◆ JOB: Only the lines of the data below from the one with "(hpglpenspeed 20)" through the one with "(sketchpadsonfab false)" are wanted. Repeat them exactly.

Hardware design source data
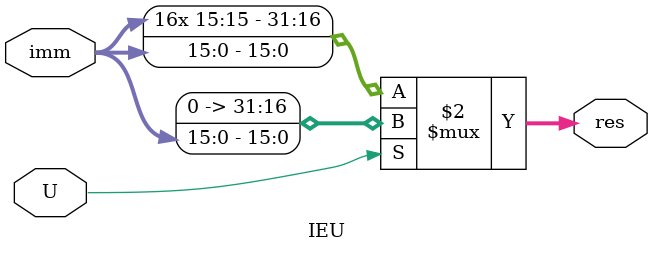
<source format=v>
module IEU #(
    parameter N = 16, M = 32
) (
    input U,
    input [N-1:0] imm,
    output [M-1:0] res
);
    assign res = U 
    ? imm[15:0]
    : { {(M-N){imm[15]}}, imm[15:0] };
endmodule
</source>
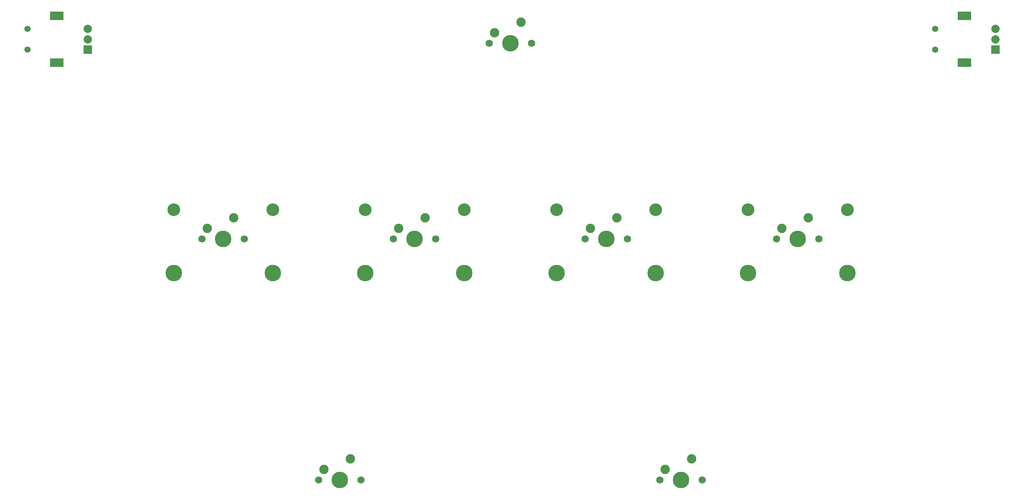
<source format=gbr>
%TF.GenerationSoftware,KiCad,Pcbnew,(5.1.9)-1*%
%TF.CreationDate,2021-02-02T18:21:00+08:00*%
%TF.ProjectId,Overdrive,4f766572-6472-4697-9665-2e6b69636164,rev?*%
%TF.SameCoordinates,Original*%
%TF.FileFunction,Soldermask,Bot*%
%TF.FilePolarity,Negative*%
%FSLAX46Y46*%
G04 Gerber Fmt 4.6, Leading zero omitted, Abs format (unit mm)*
G04 Created by KiCad (PCBNEW (5.1.9)-1) date 2021-02-02 18:21:00*
%MOMM*%
%LPD*%
G01*
G04 APERTURE LIST*
%ADD10C,2.250000*%
%ADD11C,3.987800*%
%ADD12C,1.750000*%
%ADD13C,3.048000*%
%ADD14R,2.000000X2.000000*%
%ADD15C,2.000000*%
%ADD16R,3.200000X2.000000*%
%ADD17C,1.500000*%
G04 APERTURE END LIST*
D10*
%TO.C,START1*%
X133540000Y-17920000D03*
D11*
X131000000Y-23000000D03*
D10*
X127190000Y-20460000D03*
D12*
X125920000Y-23000000D03*
X136080000Y-23000000D03*
%TD*%
D10*
%TO.C,FX-R1*%
X174540000Y-122920000D03*
D11*
X172000000Y-128000000D03*
D10*
X168190000Y-125460000D03*
D12*
X166920000Y-128000000D03*
X177080000Y-128000000D03*
%TD*%
D10*
%TO.C,FX-L1*%
X92540000Y-122920000D03*
D11*
X90000000Y-128000000D03*
D10*
X86190000Y-125460000D03*
D12*
X84920000Y-128000000D03*
X95080000Y-128000000D03*
%TD*%
D10*
%TO.C,BT-D1*%
X202540000Y-64920000D03*
D11*
X200000000Y-70000000D03*
D10*
X196190000Y-67460000D03*
D12*
X194920000Y-70000000D03*
X205080000Y-70000000D03*
D13*
X188093750Y-63015000D03*
X211906250Y-63015000D03*
D11*
X188093750Y-78255000D03*
X211906250Y-78255000D03*
%TD*%
D10*
%TO.C,BT-C1*%
X156540000Y-64920000D03*
D11*
X154000000Y-70000000D03*
D10*
X150190000Y-67460000D03*
D12*
X148920000Y-70000000D03*
X159080000Y-70000000D03*
D13*
X142093750Y-63015000D03*
X165906250Y-63015000D03*
D11*
X142093750Y-78255000D03*
X165906250Y-78255000D03*
%TD*%
D10*
%TO.C,BT-B1*%
X110540000Y-64920000D03*
D11*
X108000000Y-70000000D03*
D10*
X104190000Y-67460000D03*
D12*
X102920000Y-70000000D03*
X113080000Y-70000000D03*
D13*
X96093750Y-63015000D03*
X119906250Y-63015000D03*
D11*
X96093750Y-78255000D03*
X119906250Y-78255000D03*
%TD*%
D10*
%TO.C,BT-A1*%
X64540000Y-64920000D03*
D11*
X62000000Y-70000000D03*
D10*
X58190000Y-67460000D03*
D12*
X56920000Y-70000000D03*
X67080000Y-70000000D03*
D13*
X50093750Y-63015000D03*
X73906250Y-63015000D03*
D11*
X50093750Y-78255000D03*
X73906250Y-78255000D03*
%TD*%
D14*
%TO.C,LASER-R1*%
X247500000Y-24500000D03*
D15*
X247500000Y-22000000D03*
X247500000Y-19500000D03*
D16*
X240000000Y-27600000D03*
X240000000Y-16400000D03*
D17*
X233000000Y-24500000D03*
X233000000Y-19500000D03*
%TD*%
D14*
%TO.C,LASER-L1*%
X29500000Y-24500000D03*
D15*
X29500000Y-22000000D03*
X29500000Y-19500000D03*
D16*
X22000000Y-27600000D03*
X22000000Y-16400000D03*
D17*
X15000000Y-24500000D03*
X15000000Y-19500000D03*
%TD*%
M02*

</source>
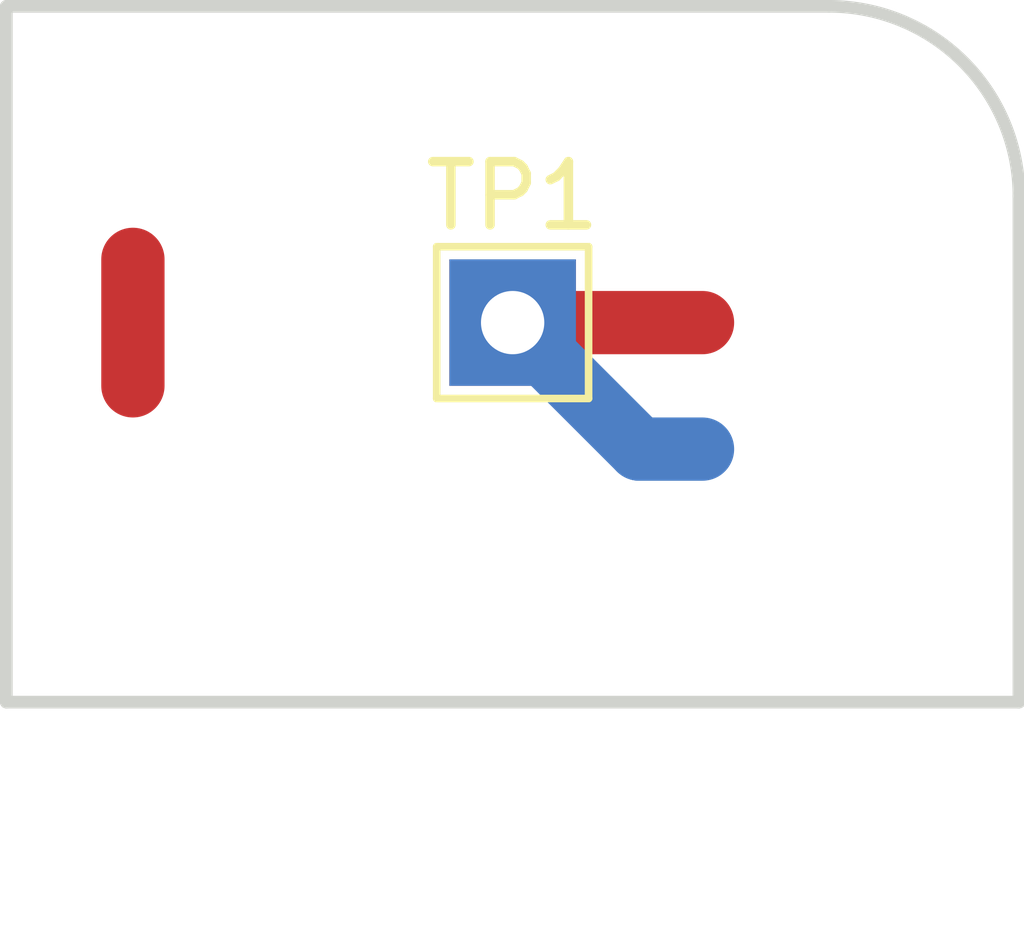
<source format=kicad_pcb>
(kicad_pcb (version 20221018) (generator pcbnew)

  (general
    (thickness 1.6)
  )

  (paper "A4")
  (title_block
    (title "Simple Plotting Test")
    (date "2018-06-04")
    (rev "A")
    (company "KiPlot - KiCad Plotting Driver")
  )

  (layers
    (0 "F.Cu" signal)
    (31 "B.Cu" signal)
    (32 "B.Adhes" user "B.Adhesive")
    (33 "F.Adhes" user "F.Adhesive")
    (34 "B.Paste" user)
    (35 "F.Paste" user)
    (36 "B.SilkS" user "B.Silkscreen")
    (37 "F.SilkS" user "F.Silkscreen")
    (38 "B.Mask" user)
    (39 "F.Mask" user)
    (40 "Dwgs.User" user "User.Drawings")
    (41 "Cmts.User" user "User.Comments")
    (42 "Eco1.User" user "User.Eco1")
    (43 "Eco2.User" user "User.Eco2")
    (44 "Edge.Cuts" user)
    (45 "Margin" user)
    (46 "B.CrtYd" user "B.Courtyard")
    (47 "F.CrtYd" user "F.Courtyard")
    (48 "B.Fab" user)
    (49 "F.Fab" user)
  )

  (setup
    (pad_to_mask_clearance 0)
    (pcbplotparams
      (layerselection 0x00010fc_ffffffff)
      (plot_on_all_layers_selection 0x0000000_00000000)
      (disableapertmacros false)
      (usegerberextensions false)
      (usegerberattributes false)
      (usegerberadvancedattributes false)
      (creategerberjobfile false)
      (dashed_line_dash_ratio 12.000000)
      (dashed_line_gap_ratio 3.000000)
      (svgprecision 6)
      (plotframeref false)
      (viasonmask false)
      (mode 1)
      (useauxorigin false)
      (hpglpennumber 1)
      (hpglpenspeed 20)
      (hpglpendiameter 15.000000)
      (dxfpolygonmode true)
      (dxfimperialunits true)
      (dxfusepcbnewfont true)
      (psnegative false)
      (psa4output false)
      (plotreference true)
      (plotvalue true)
      (plotinvisibletext false)
      (sketchpadsonfab false)
      (subtractmaskfromsilk false)
      (outputformat 1)
      (mirror false)
      (drillshape 1)
      (scaleselection 1)
      (outputdirectory "")
    )
  )

  (net 0 "")

  (footprint "TestPoint:TestPoint_THTPad_2.0x2.0mm_Drill1.0mm" (layer "F.Cu") (at 140 100))

  (gr_line (start 145 95) (end 132 95)
    (stroke (width 0.2) (type solid)) (layer "Edge.Cuts") (tstamp 0e145530-18ad-4043-9162-57ab89376be3))
  (gr_line (start 132 95) (end 132 106)
    (stroke (width 0.2) (type solid)) (layer "Edge.Cuts") (tstamp 0f5b234a-5391-423f-914b-6481e2e4b824))
  (gr_line (start 148 106) (end 148 98)
    (stroke (width 0.2) (type solid)) (layer "Edge.Cuts") (tstamp 2fdbf9a7-eb5f-4089-b5d6-a2ce1a74d77d))
  (gr_arc (start 145 95) (mid 147.12132 95.87868) (end 148 98)
    (stroke (width 0.2) (type solid)) (layer "Edge.Cuts") (tstamp 6fdb63ac-c5a6-4cde-a60f-ceff411b1607))
  (gr_line (start 132 106) (end 148 106)
    (stroke (width 0.2) (type solid)) (layer "Edge.Cuts") (tstamp bf8b6910-62ee-4e86-8c6e-6aaf131bdde2))
  (dimension (type aligned) (layer "Dwgs.User") (tstamp e5864fe6-2a71-47f0-90ce-38c3f8901580)
    (pts (xy 132 106) (xy 148 106))
    (height 3)
    (gr_text "16,0000 mm" (at 140 107.2) (layer "Dwgs.User") (tstamp e5864fe6-2a71-47f0-90ce-38c3f8901580)
      (effects (font (size 1.5 1.5) (thickness 0.3)))
    )
    (format (prefix "") (suffix "") (units 3) (units_format 1) (precision 4))
    (style (thickness 0.2) (arrow_length 1.27) (text_position_mode 0) (extension_height 0.58642) (extension_offset 0.5) keep_text_aligned)
  )

  (segment (start 140 100) (end 143 100) (width 1) (layer "F.Cu") (net 0) (tstamp 2024a043-b527-4a79-8fd0-789dc8affa64))
  (segment (start 134 99) (end 134 101) (width 1) (layer "F.Cu") (net 0) (tstamp ad45ccad-656d-4667-8c74-5c79ecd6675b))
  (segment (start 142 102) (end 143 102) (width 1) (layer "B.Cu") (net 0) (tstamp 11d54499-6257-4e14-b0ac-6c8398bbc4be))
  (segment (start 140 100) (end 142 102) (width 1) (layer "B.Cu") (net 0) (tstamp 38bd6bf7-b2df-46b0-88e4-290d244f92c3))

)

</source>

◆ TASK OUTPUT:
      (hpglpenspeed 20)
      (hpglpendiameter 15.000000)
      (dxfpolygonmode true)
      (dxfimperialunits true)
      (dxfusepcbnewfont true)
      (psnegative false)
      (psa4output false)
      (plotreference true)
      (plotvalue true)
      (plotinvisibletext false)
      (sketchpadsonfab false)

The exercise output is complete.